When I saw yesterday that UBS private-banking clients were expected to have withdrawn SFr5 billion from their accounts last quarter, I said the number seemed low to me. Amazingly, I was right:

Rich clients at UBS’s wealth management units withdrew 17.3 billion francs more than they added in the quarter, triple the 5 billion-franc estimate of analysts. The division, which oversaw 1.84 trillion francs at the end of March, attracted an average of 37.9 billion francs in each quarter last year.

In an entirely sensible response, UBS is separating its wealth-management unit from its investment banking unit, giving it the freedom to sell one or the other entirely. Losing the private bank would leave the rump UBS with much more volatile earnings, but the value of a unit managing more than $1.6 trillion is mind-boggling. A bit like Neuberger Berman at Lehman Brothers, the buy-side is worth such an enormous percentage of the whole that at some point it becomes impossible for a fiduciary not to sell (or at the very least spin) it off.
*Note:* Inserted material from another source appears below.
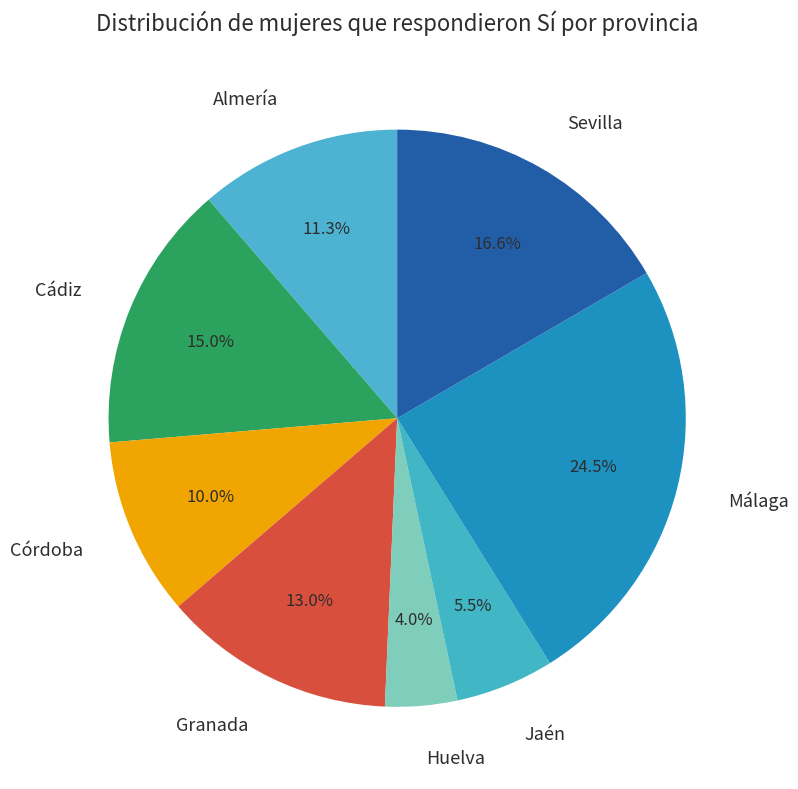

What is the largest slice in the pie chart?

Málaga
If and when that happens, the private-banking clients will probably be happy to be rid of the investment-banking albatross: no one likes to wake up in the morning to see the home to his money has contrived to lose $38 billion on misadventures in mortgage-backed securities. Hardly gives one confidence that they know what they’re doing.

And the chances are, too, that if investment banking and wealth management were separate, the problems in the auction-rate securities market might not have happened either. ARSs were sold aggressively "into retail" (private-banking clients) largely because they were so lucrative for the investment-banking side of the business, which got nice fees for structuring them and holding the regular auctions.

So if UBS wants to stanch the outflow of client funds, today’s announcement is a very good first step.